Rooting Yourself in the Garden

I was looking at the back of my seeds packet the other day, and it looks as though I can start my garden. Each year I come up with a different technique to try and make sure all of my seedlings yield as much produce as possible. As many of us do, I start them in an individual pod, and then I have them make friends with one another once they start to blossom. Just like in life, the other plants help each other grow and blossom into something bigger and better. It is all about nurturing in nature.

Start Small

We all have to begin somewhere, and that includes your plants. When carefully watered, and given plenty of sunlight, your seeds start to sprout a stem with little leaves. At that moment, you know all of your hard work during the first couple of weeks have paid off. You want them to grow a little bit more so they are sturdy for their new environment. And sometimes your plant may need a little push for the next stage in their life – those roots really know how to grasp onto their surroundings.

Blossoming Phase

Growing is a part of life. At a certain age we begin to blossom, and it’s the same with our plants. If you put them in their correct nurturing environment, you will begin to see them grow big and strong. Growing certain plants together, like your tomato and basil, increase their crops. Basil is an herb that repels insects and helps the tomatoes to grow. You should also have lavender growing near your plants as it helps to keep the mosquitos away and from nibbling on your plants. Creating that perfect environment for your crops will help them thrive in their environment.

Harvest Season

And then the time comes when all of the plants, and other crops, burst at once! It is a great, but overwhelming feeling on what to do with them all. You bring them to work to share with your colleagues, you give them to friends and neighbors, and of course you have them throughout your day. And you always say to yourself, “I’m cutting back next year on….”, but you never do!

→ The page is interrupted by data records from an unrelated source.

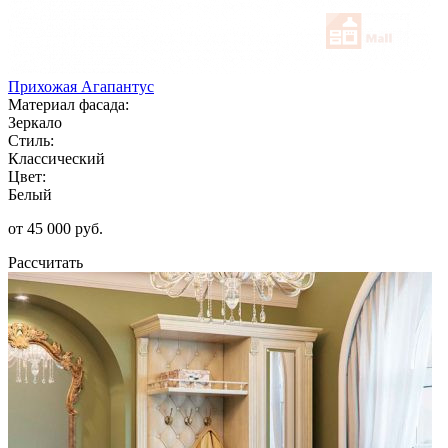
Прихожая Агапантус
Материал фасада:
Зеркало
Стиль:
Классический
Цвет:
Белый
от 45 000 руб.
Рассчитать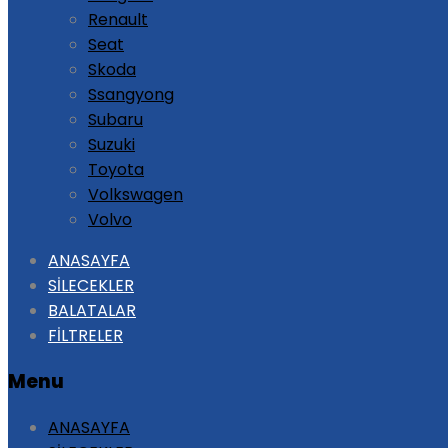
Renault
Seat
Skoda
Ssangyong
Subaru
Suzuki
Toyota
Volkswagen
Volvo
Skip
ANASAYFA
to
SİLECEKLER
content
BALATALAR
FİLTRELER
Menu
ANASAYFA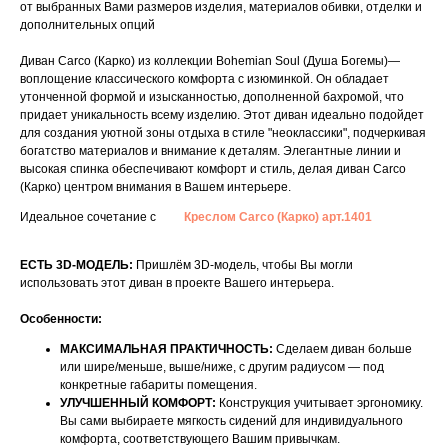
от выбранных Вами размеров изделия, материалов обивки, отделки и
дополнительных опций
Диван Carco (Карко) из коллекции Bohemian Soul (Душа Богемы)—
воплощение классического комфорта с изюминкой. Он обладает
утонченной формой и изысканностью, дополненной бахромой, что
придает уникальность всему изделию. Этот диван идеально подойдет
для создания уютной зоны отдыха в стиле "неоклассики", подчеркивая
богатство материалов и внимание к деталям. Элегантные линии и
высокая спинка обеспечивают комфорт и стиль, делая диван Carco
(Карко) центром внимания в Вашем интерьере.
Идеальное сочетание с
Креслом Carco (Карко) арт.1401
ЕСТЬ 3D-МОДЕЛЬ:
Пришлём 3D-модель, чтобы Вы могли
использовать этот диван в проекте Вашего интерьера.
Особенности:
МАКСИМАЛЬНАЯ ПРАКТИЧНОСТЬ:
Сделаем диван больше
или шире/меньше, выше/ниже, с другим радиусом — под
конкретные габариты помещения.
УЛУЧШЕННЫЙ КОМФОРТ:
Конструкция учитывает эргономику.
Вы сами выбираете мягкость сидений для индивидуального
комфорта, соответствующего Вашим привычкам.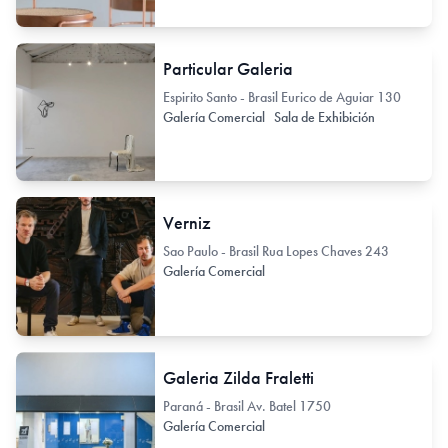
Particular Galeria
Espirito Santo - Brasil Eurico de Aguiar 130
Galería Comercial
Sala de Exhibición
Verniz
Sao Paulo - Brasil Rua Lopes Chaves 243
Galería Comercial
Galeria Zilda Fraletti
Paraná - Brasil Av. Batel 1750
Galería Comercial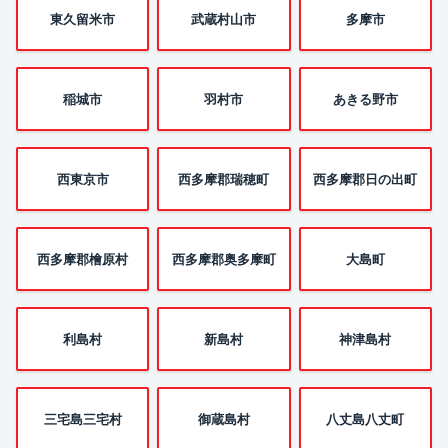
東久留米市
武蔵村山市
多摩市
稲城市
羽村市
あきる野市
西東京市
西多摩郡瑞穂町
西多摩郡日の出町
西多摩郡檜原村
西多摩郡奥多摩町
大島町
利島村
新島村
神津島村
三宅島三宅村
御蔵島村
八丈島八丈町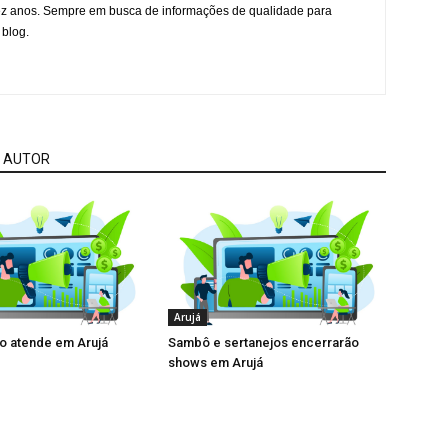
ez anos. Sempre em busca de informações de qualidade para
 blog.
 AUTOR
Arujá
 atende em Arujá
Sambô e sertanejos encerrarão
shows em Arujá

The hard work you put into your garden each year is not always visible until the vines begin to shrivel up, and the leaves begin to turn brown. You can then dump your pots, pull out the plants, and be proud of the work that you accomplished.

Plants are part of the circle of life, and it’s important to root ourselves in the garden. Seeing the short plant cycle allows us to take in each moment and live our life to the fullest. We learn from mistakes, we learn from the past, and we look to the future for what is to come. And remember, sometimes we need to plant a few extra seeds because we do not know what will happen with them in the future.